The
buffer overflow attack has long been one of the most common
vulnerabilities exploited to gain access to or control of a
system. The standard form, explained very well in
destrius' writeup at
that node (read it first), has the
attacker submit as input a
string consisting of
machine code at the beginning and the
address at which the machine code is stored at the end, such that this address overwrites the
return address stored at the top of the stack frame; this way, when the
function returns, it actually jumps to the beginning of the buffer, executing the (arbitrary) machine code that the attacker placed there. Usually this is code to execute a
shell. Pictorially, where each line represents four bytes, and the function declares char buffer[6] somewhere:
pre attack: post attack:
| argument 2 | | argument 2 |
| argument 1 | | argument 1 |
| return address | | buffer address |
| saved ebp | <-- ebp points here --> | filler |
| random stuff | | filler |
| more random | | filler |
| b | | filler |
| u | | filler |
| f | | machine |
| f | | code |
| e | | to |
| r | <-- buffer points here -->| exploit |
| more junk | <-- esp points here --> | more junk |
Note that addresses grow up, but the stack grows down. Now, when the function returns, it returns to the address of buffer, which contains machine code that starts a shell or whatever.
The thing is, in most programs, code and data (i.e., the stack) are kept in totally different places. Recognizing this, CPU designers added the capability to mark parts of memory as NX, or non-executable. The idea is, mark the parts of memory that contain the stack as NX, and then when someone tries a buffer-overflow attack, the system refuses to execute the injected machine code. And this is where a return-to-libc attack comes in. libc is the standard C library, which contains functions like printf(), or, more to the point here, system(). Obviously, libc can't be marked NX (it contains functions, that are meant to be executed). The system() function takes one argument, a string that refers to an executable file, and executes it in a new process. It returns when the process completes. So now, we just change our attack to overwrite the return address to the address of system(), and somehow pass it a string that looks like "/bin/bash"! Pictorially, again:
pre attack: post attack:
| argument 2 | | pointer to string |
| argument 1 | | filler2 |
| return address | | address of system() |
| saved ebp | <-- ebp points here --> | filler1 |
| random stuff | | filler |
| more random | | filler |
| b | | filler |
| u | | filler |
| f | | filler |
| f | | filler |
| e | | filler |
| r | <-- buffer points here -->| filler |
| more junk | <-- esp points here --> | more junk |
Let's delve into a little detail of what happens here. The last few
instructions of the function are always the same. First, we move ebp into esp:
| pointer to string |
| filler2 |
| address of system() |
| filler1 | <-- ebp and esp both point here
Then, we pop the "saved ebp" back into ebp:
| pointer to string |
| filler2 |
| address of system() | <-- esp points here
Now ebp points to filler1, off in neverland. Then we execute ret, which essentially pops the address off the top of the stack into the
instruction pointer:
| pointer to string |
| filler2 | <-- esp points here
Now we're executing at the top of system(), which expects the value at the top of the stack to be the return address from which it was called, and the value above that to be the first argument, i.e. the address of a string we want it to execute. Now it moves esp into ebp and starts executing. Perfect.
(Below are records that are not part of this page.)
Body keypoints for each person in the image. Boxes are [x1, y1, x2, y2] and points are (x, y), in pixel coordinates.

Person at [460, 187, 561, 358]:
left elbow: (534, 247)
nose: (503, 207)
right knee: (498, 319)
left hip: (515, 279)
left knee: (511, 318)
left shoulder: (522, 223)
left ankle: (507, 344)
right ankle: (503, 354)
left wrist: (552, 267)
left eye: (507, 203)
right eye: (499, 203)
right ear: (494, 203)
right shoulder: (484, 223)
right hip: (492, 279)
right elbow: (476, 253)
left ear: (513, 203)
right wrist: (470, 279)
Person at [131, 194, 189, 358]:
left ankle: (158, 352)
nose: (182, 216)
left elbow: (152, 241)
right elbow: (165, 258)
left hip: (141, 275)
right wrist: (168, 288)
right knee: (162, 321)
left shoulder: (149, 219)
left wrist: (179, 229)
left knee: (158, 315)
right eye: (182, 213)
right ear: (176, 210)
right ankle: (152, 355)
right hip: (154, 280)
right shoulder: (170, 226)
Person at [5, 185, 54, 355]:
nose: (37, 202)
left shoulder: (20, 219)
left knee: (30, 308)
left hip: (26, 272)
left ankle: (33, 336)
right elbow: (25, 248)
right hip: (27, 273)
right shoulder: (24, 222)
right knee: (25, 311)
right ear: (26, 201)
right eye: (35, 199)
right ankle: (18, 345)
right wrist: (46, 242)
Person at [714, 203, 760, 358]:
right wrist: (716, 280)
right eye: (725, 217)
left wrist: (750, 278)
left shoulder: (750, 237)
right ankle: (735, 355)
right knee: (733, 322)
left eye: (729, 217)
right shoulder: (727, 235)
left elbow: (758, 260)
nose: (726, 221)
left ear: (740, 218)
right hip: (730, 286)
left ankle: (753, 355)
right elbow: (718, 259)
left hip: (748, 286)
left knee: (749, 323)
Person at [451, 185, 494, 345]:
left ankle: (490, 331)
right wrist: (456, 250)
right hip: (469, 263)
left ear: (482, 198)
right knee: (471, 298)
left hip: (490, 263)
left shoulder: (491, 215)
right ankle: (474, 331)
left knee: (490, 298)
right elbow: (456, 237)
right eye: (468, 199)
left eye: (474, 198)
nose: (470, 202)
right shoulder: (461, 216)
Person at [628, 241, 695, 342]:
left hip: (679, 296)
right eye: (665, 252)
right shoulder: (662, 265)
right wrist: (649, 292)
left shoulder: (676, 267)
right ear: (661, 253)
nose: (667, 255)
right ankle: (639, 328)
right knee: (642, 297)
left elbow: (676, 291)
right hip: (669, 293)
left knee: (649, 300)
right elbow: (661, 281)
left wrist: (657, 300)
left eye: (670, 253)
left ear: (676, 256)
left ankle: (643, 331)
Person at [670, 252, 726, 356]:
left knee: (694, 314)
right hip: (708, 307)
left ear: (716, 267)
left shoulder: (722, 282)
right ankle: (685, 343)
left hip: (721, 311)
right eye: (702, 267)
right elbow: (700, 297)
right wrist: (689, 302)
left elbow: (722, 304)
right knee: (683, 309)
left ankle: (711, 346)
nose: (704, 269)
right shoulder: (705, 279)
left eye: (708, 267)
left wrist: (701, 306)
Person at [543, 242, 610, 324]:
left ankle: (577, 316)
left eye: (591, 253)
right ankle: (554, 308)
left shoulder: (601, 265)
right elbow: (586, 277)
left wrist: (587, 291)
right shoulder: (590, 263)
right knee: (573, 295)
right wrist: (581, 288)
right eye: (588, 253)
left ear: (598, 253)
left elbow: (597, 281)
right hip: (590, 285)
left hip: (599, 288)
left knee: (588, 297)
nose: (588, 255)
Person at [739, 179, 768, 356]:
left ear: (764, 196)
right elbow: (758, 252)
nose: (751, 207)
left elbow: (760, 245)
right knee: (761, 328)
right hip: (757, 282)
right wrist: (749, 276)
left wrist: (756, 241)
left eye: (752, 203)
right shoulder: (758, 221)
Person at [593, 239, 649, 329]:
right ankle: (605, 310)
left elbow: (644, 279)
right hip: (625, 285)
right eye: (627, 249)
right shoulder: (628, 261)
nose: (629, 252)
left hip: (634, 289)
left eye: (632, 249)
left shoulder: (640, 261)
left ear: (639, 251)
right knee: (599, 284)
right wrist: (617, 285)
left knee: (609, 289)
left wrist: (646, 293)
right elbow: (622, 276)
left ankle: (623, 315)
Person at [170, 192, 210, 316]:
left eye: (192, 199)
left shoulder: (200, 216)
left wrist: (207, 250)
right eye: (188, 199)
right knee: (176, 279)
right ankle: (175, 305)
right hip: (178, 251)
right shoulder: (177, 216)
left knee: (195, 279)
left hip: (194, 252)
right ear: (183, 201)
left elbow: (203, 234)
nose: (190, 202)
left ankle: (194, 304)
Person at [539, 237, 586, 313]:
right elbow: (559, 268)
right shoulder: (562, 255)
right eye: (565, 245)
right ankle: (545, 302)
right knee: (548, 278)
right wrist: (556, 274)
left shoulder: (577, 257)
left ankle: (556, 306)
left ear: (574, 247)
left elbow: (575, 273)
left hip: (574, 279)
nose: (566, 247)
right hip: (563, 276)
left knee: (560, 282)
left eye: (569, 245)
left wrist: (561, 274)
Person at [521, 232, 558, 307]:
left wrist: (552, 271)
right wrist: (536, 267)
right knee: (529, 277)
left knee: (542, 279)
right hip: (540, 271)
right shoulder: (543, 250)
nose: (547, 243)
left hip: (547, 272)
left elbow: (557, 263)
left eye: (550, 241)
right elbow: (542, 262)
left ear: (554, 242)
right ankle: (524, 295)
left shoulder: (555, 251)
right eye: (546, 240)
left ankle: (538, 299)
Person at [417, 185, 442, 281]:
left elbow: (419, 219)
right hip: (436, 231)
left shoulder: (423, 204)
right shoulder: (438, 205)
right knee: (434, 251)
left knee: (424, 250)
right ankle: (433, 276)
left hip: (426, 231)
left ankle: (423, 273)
There are a few additional complications. First, where do we find a convenient string to execute? Fortunately, in UNIX, every program has a SHELL environment variable, which has as its value the shell from which the program was executed. So we can use a pointer to this string. Also, when we exit our shell, system() will return, and it will return to the non-address filler2, probably resulting in a segfault, which will tip off the admin that something is amiss. A better idea would be to substitute for filler2 the address of exit(), so the program will at least cleanly exit.